## Exercise brief
Copy the whole listing below word for word, but leave the pictures out.

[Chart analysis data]
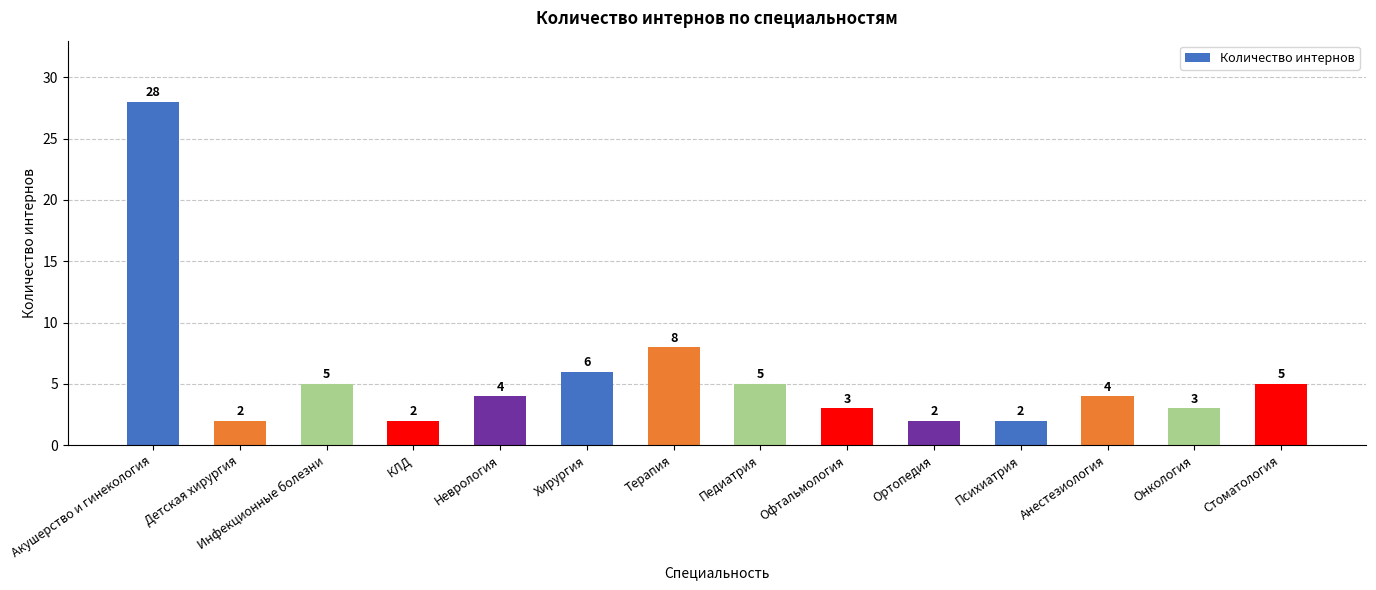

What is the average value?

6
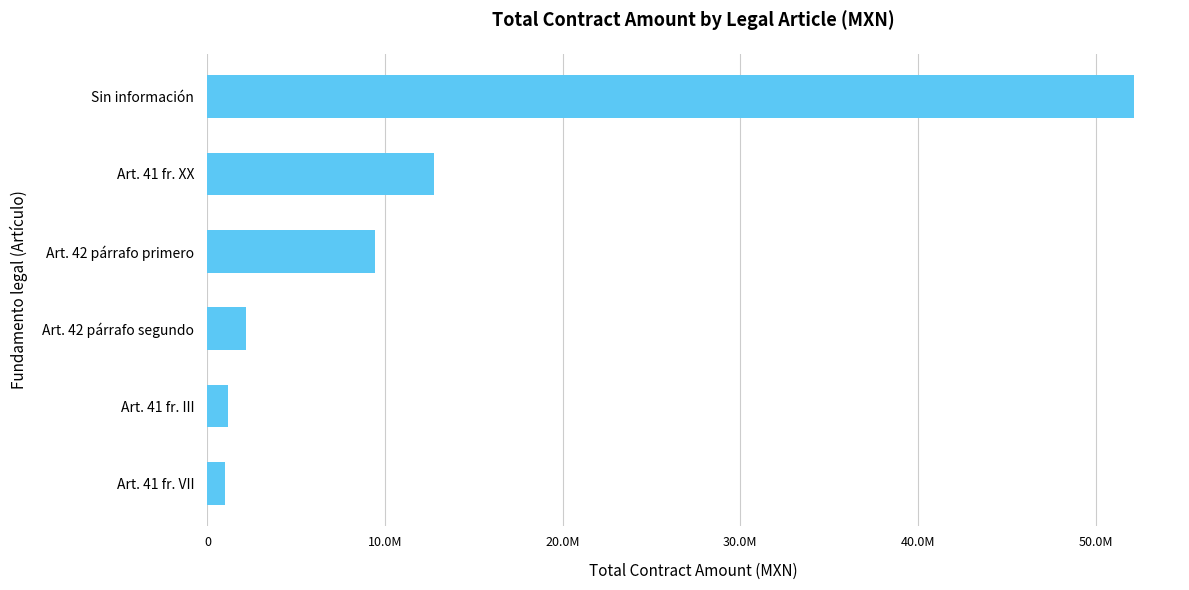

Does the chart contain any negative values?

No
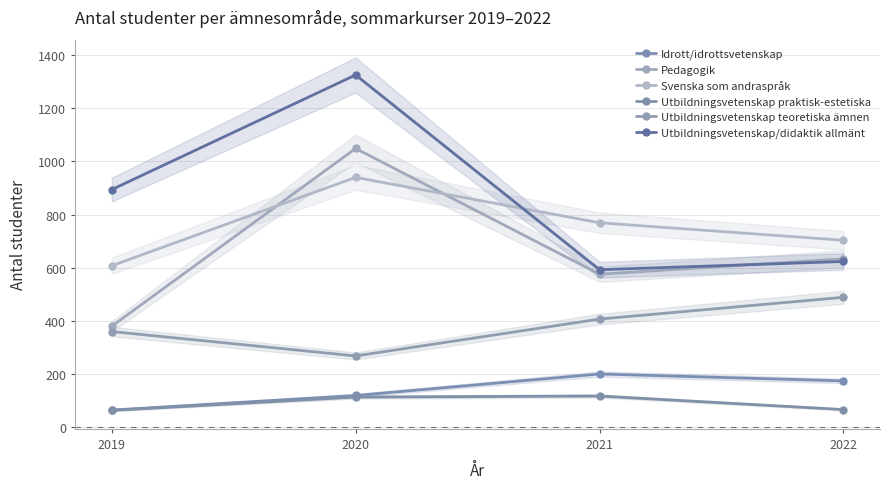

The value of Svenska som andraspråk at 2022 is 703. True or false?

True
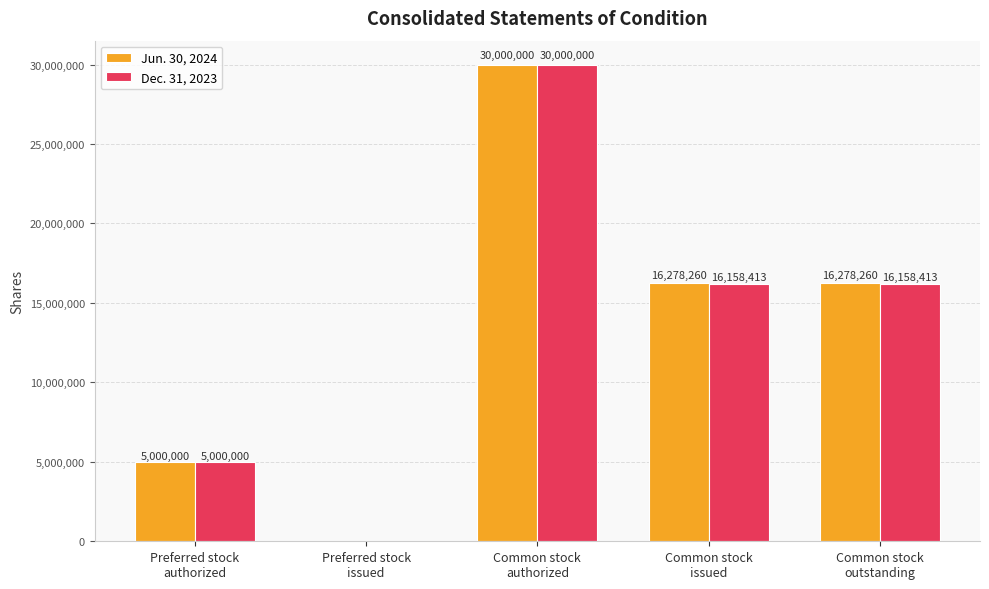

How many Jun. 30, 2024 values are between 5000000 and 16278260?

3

## Solution below
What is the average value?

6

Does the chart contain any negative values?

No

The value of Svenska som andraspråk at 2022 is 703. True or false?

True

How many Jun. 30, 2024 values are between 5000000 and 16278260?

3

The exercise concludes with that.